At the tender age of 10, John Wiley Jr. was taken by his mother to see Gone with the Wind. “To this day I remember coming out of that theater. I grew up in Lynchburg, a small town in Virginia, and I just felt like I had known these people. Those characters, they’re living, breathing people, and they just grabbed me.” He insisted on reading the book, and took out a copy of Margaret Mitchell’s inimitable tale of the South from the local bookmobile in 1968. “I had to get special permission, because it was an adult book. It took me about a month to read and it was the best thing I’d ever read.” Then he was hooked and had to get his own paperback copy of the book, and then his own hardcover version. “In my teenage years I discovered that there were foreign editions of the book, and that absolutely fascinated me.”

Over the years, thanks to antiquarian booksellers, personal connections, and eBay and the like, Wiley has put together a collection of Gone with the Wind memorabilia that legions of book and movie fans would envy. Among the 10,000-plus items he’s amassed over the years , which includes 800 editions of the book from around the world, are items like the following.

• The printing plate for the original dust jacket of the book. “I bought it from a book dealer in New Jersey. He got it from an estate auction of a former traveler [salesman] for Macmillan.

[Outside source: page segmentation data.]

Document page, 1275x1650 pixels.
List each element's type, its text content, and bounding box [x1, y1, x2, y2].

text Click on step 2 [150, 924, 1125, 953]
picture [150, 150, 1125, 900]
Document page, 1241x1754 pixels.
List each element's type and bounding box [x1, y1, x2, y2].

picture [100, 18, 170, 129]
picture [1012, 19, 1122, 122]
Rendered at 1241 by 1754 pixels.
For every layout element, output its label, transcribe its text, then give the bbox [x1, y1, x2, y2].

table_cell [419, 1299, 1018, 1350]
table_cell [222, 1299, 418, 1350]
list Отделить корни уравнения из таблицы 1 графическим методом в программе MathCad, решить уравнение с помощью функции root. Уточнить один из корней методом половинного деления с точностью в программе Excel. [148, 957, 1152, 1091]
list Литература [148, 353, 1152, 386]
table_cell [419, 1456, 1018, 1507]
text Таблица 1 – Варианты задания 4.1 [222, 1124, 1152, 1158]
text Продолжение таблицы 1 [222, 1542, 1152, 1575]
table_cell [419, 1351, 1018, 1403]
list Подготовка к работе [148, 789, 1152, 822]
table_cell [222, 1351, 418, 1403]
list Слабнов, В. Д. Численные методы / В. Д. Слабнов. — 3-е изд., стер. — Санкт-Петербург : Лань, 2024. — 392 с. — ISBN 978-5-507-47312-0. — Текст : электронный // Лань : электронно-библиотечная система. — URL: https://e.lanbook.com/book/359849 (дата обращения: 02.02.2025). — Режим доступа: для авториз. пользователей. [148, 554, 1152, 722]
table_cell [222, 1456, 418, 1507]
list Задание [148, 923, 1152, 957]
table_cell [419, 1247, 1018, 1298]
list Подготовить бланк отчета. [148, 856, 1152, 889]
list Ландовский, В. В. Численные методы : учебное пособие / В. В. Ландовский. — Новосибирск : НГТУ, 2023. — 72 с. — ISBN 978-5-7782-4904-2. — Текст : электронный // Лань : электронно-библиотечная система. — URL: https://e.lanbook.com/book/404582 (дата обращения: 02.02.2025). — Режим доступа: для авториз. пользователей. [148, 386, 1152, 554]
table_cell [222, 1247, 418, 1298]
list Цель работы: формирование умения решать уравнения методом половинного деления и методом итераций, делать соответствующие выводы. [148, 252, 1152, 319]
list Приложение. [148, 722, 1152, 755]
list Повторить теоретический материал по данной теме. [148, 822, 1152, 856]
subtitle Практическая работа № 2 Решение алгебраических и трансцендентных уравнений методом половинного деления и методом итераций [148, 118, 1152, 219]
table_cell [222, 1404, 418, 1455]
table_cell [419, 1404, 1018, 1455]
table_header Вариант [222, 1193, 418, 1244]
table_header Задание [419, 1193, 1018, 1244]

• One of the bound presentation scripts of GWTW that producer David O. Selznick gave to people associated with the movie. Says Wiley, “I have the one he inscribed to John Hertz [of Hertz Rent-a-car], who was an original investor in Selznick International Pictures. I purchased it at auction.”

• A ticket stub from the movie premiere at Loew’s Grand Theatre in Atlanta on December 15, 1939. The collector notes, “More than 80,000 requests were received for the 2,031 tickets available to the premiere.”

• A woman’s girdle, which came out in 1940, that has a pink “Scarlett O Hara” tag on it. “After an article appeared about my collection, a woman called and told me she had found a “Scarlett O’Hara” girdle in a box of things she had bought at a yard sale, so I purchased it from her.”

Wiley is at BEA to promote his second Gone with the Wind book. The first, Margaret Mitchell’s Gone with the Wind: A Bestseller Odyssey from Atlanta to Hollywood, (Taylor Trade, 2012) co-authored with rare book dealer Ellen Brown, was published to coincide with the 75th anniversary of the publication of the book. His latest , The Scarlett Letters: The Making of the Film Gone with the Wind (Taylor Trade , Oct.) features a collection of letters written by Margaret Mitchell that showcases her view of the making of the film based on her book, and honors the 75th anniversary of the release of the film. Wiley tells Show Daily, “She was such a great letter writer, and I thought, let’s give her perspective of the movie.”

Wiley adds, “Throughout her life she kept telling people, ‘I have nothing to do with the movie, don’t bother me. I can’t help you get the part of Scarlett’—that type of thing. But when you read her letters, she was as fascinated as everybody else with what was going on. She’d get little gossipy tidbits, even though she took this hands-off approach; she really was as much a fan as anybody else.”

The author is signing galleys today at the Taylor booth (1124A) at 1 p.m. The publisher is also holding a drawing: the winner will get a copy of Wiley’s first book, Margaret Mitchell’s Gone with the Wind, and from Wiley’s collection a motion picture edition of the novel that was published in December of 1939 that features 12 color plates from the movie and a 2-disc DVD of the movie. As an added bonus, BEA attendees can stop by the booth at any time to get their picture taken with Scarlett O’Hara.